### [TASK INSTRUCTIONS]
A – Write out the part of the web search notes that begins at the words "- millions of" and stops after the words "is a skill!!!!!!!!".
B – Extend the web search notes past their final sentence.

== GIVEN TEXT ==

Wendy Ark

COGS 200: Finding Out About

April 20, 2001

Topic: Susan Dumais, Bringing Order to the Web ... and Beyond

The beauty of the Web!

Issues which need to be resolved to keep the web a beautiful place

- lots of info

- getting the right info to the right people

- easily accessible

- millions of people use the web (surfing, posting, developing, etc)

- all in one place

- the internet is huge and what we get is a pinhole

view to see all that's out there

info overload, remembering urls, etc…

*is spatial information important? Do we want to move around in the internet space?

Internet searching is a skill!!!!!!!!
*side note: there was a job notice sent out recently and one of the eligibility requirements was: experience with computers and ability to perform internet searches
*getting the right info at the right time is a powerful skill

Relevance + Reliability of a Document (not just the search engine): It would be ideal to structure the results of a search so that the confidence in the answer can be explicit (ex: student believes teacher for a particular subject more than other students or peer reviewed articles are typically more highly regarded than web publications).

Enter: The Search Engine

There are search engines which categorize (trained professionals to categorize new items):

Yahoo!, LookSmart, Dewey, MeSH, CyberPatrol

These are costly, time-consuming and cannot be done in real-time. Therefore, the search engines are limited in the number of web pages they will search.

===
== GIVEN INFORMATION ==

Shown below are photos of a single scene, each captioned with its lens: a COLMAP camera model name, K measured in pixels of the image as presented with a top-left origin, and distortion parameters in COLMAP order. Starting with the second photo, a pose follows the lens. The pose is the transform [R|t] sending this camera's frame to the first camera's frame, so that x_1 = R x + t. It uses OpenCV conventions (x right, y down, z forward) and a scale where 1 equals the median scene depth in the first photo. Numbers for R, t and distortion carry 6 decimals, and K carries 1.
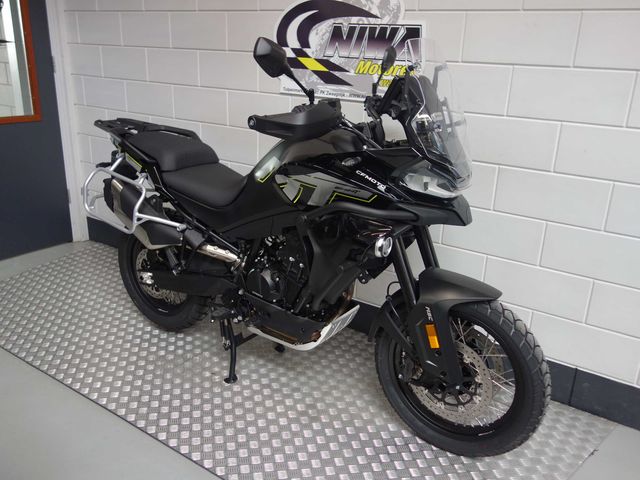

===

### [ANSWERS BY ITEM NUMBER]
A –
- millions of people use the web (surfing, posting, developing, etc)

- all in one place

- the internet is huge and what we get is a pinhole

view to see all that's out there

info overload, remembering urls, etc…

*is spatial information important? Do we want to move around in the internet space?

Internet searching is a skill!!!!!!!!

B –
The SVM search engine consists of 2 main components:

1. a text classifier that categorizes web pages on the fly

2. a user interface that presents the web pages within the category structure and allows the user to manipulate the structured view.

**If used for an entire web search, how does the search engine get the web pages so it can search them? Is there a database of urls which need to constantly updated? Does it use links on the document page to find new urls? Is there a database of past search terms and their corresponding search results (which would need to be updated b/c the web is dynamic) or are the searches done ‘on the fly’ (how can this be real time?) ?

Support Vector Machine (SVM) for text classification:

- A linear SVM is a hyperplane that separates a set of positive examples (words or pages that are part of the category) form a set of negative examples (words or pages that are not part of the category) with maximum margin. The input feature vectors consist of k words with highest mutual information with each category. For example, the SVM representation for the category "interest" includes the words prime (.70), rate (.67), interest (.63), rates (.60), and discount (.46) with large positive weights and the words group (-.24), year (-.25), sees (.33), world (-.35) and dlrs (0-.71) with large negative weights.

**Are the negative examples related? How is the set of negative examples formed? All the words on the page which are not in the category? It is possible to get more than 2 support vectors—what would this mean? The number of times words/categories are mentioned on a page does not affect its rating. Wouldn’t this help?

** In the CIKM ’98 paper, the authors found that initial NLP analyses did not improve classification accuracy. For example, the phrase "interest rate" is more predictive of the Reuters category "interest" than is either the world "interest" or "rate". ( "New York" vs "new" or "york") In fact, for the SVM, the NLP features actually reduce performance on the 118 Reuters categories by 0.2%. (that was probably ns?) Why wouldn’t NLP-derived phrases help?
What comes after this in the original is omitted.